É viável construir pontes em ambiente tão polarizado?
É desafiador. A polarização só faz a gente perder. Poucos lucram com isso, o Brasil tem de entender isso. O Brasil perdeu sua maior oportunidade nessa crise, a de juntar a nação, ao menos emocionalmente. Poderíamos estar distantes fisicamente mas conectados por um objetivo, uma visão. Perdemos essa chance. Precisamos encontrar pessoas que querem que o Brasil ande para a frente. A polarização não faz sair do atoleiro. Ainda estamos no século 19, e não é a polarização que vai nos fazer completar a travessia. Líderes se provam na crise e temos a maior crise moderna, possivelmente a maior das nossas vidas. É preciso que cidadãos, governo, sociedade civil, elaborem um Plano Marshall.
É factível esperar que o governo Bolsonaro se comprometa com isso?
Vejo um governo que está distante disso. Precisa oxigenar, conectar-se com a democracia social, apresentar um plano ao Brasil. É preciso reforçar a infraestrutura, os pequenos empreendedores. É preciso mais ajuda emergencial, a fome segue presente. A chegada da ajuda emergencial é muito lenta, a ponto de as pessoas morrerem. Precisamos um Plano Marshall tropicalizado. A nossa concepção de metas ainda está baseada no período antes da grande crise. Não dá para defender o status quo diante da crise. É preciso desafiar o modelo mental, colocar o pobre no centro das decisões. Se não, vamos para o último lugar da fila.

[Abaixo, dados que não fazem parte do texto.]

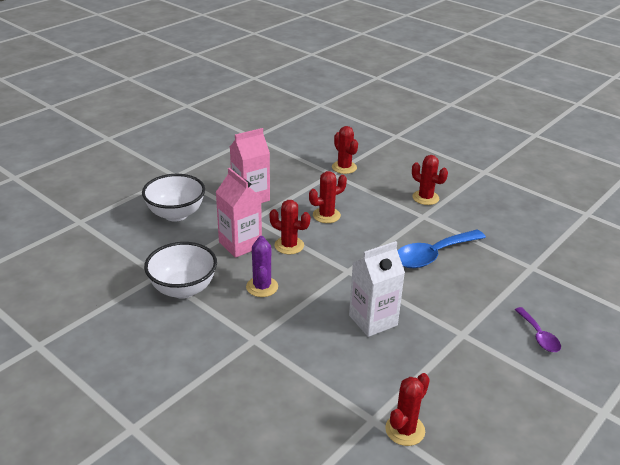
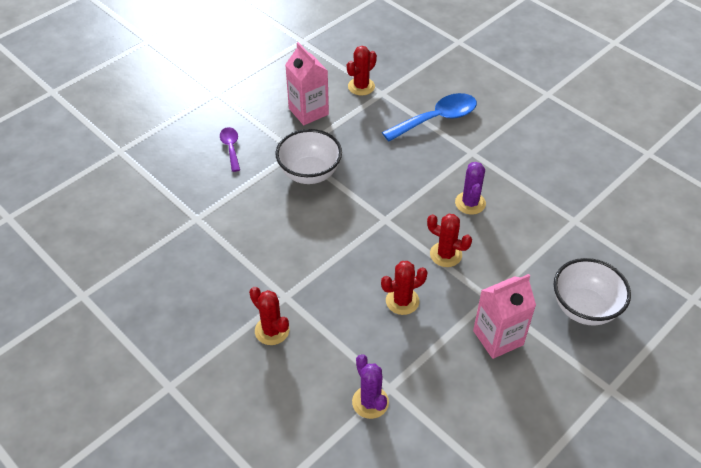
camera: 175 degrees left, 15 degrees up
(183, 289) = (545, 203): white bowl -> white bowl (310, 173)
(240, 244) = (499, 257): pink carton -> pink carton (308, 111)
(344, 167) = (370, 402): red cactus -> purple cactus
(373, 320) = (369, 166): white carton -> none
(433, 255) = (293, 236): blue spoon -> blue spoon (437, 119)

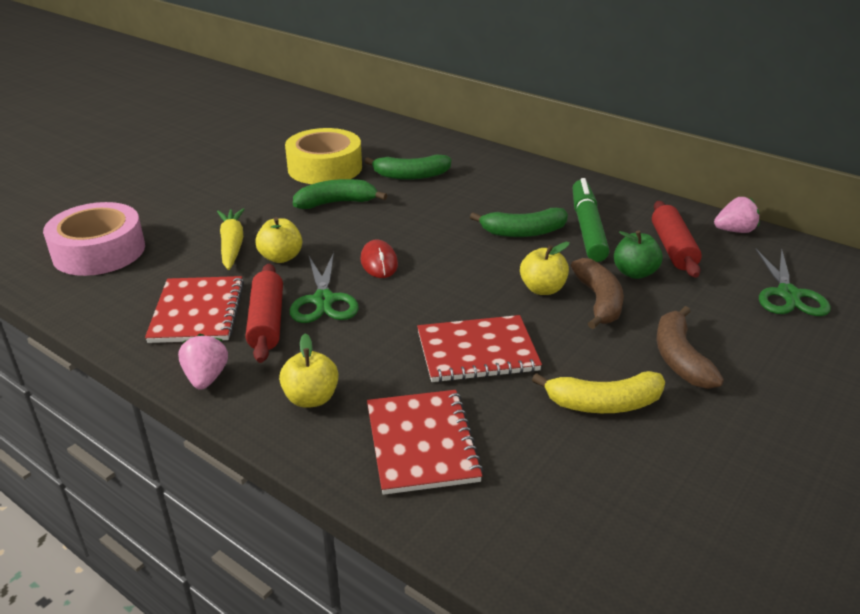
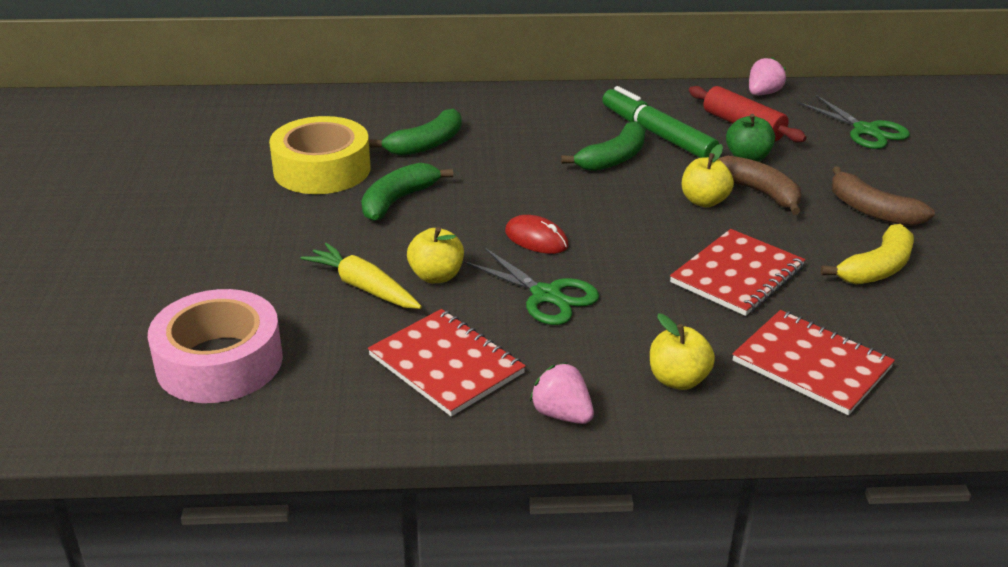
camera: 40 degrees left, 0 degrees up
(266, 322) = (528, 339): red rolling pin -> none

Quando o governo falou em Plano Marshall, houve grande polêmica. O que seria, na sua concepção?
Colocar o pobre no centro das decisões de governo, no centro do orçamento público, com um programa de habitação, apoio a pequenos empreendedores, que fazem a economia da última milha girar, revitalizar as favelas, zerar o gap digital, garantir acesso a wi-fi. Com territórios plataformizados que possam se conectar a outras plataformas, de mobilidade, logística.